» **REQUEST**: The records underneath are to be printed in full and exactly, with no pictures carried over.

» **PROVIDED DATA**:
——————

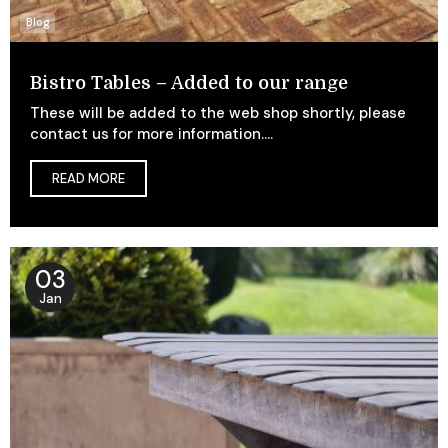
Blog
Bistro Tables – Added to our range
These will be added to the web shop shortly, please
contact us for more information....
READ MORE
03
Jan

——————

» **ANSWER BELOW**:
Blog
Bistro Tables – Added to our range
These will be added to the web shop shortly, please
contact us for more information....
READ MORE
03
Jan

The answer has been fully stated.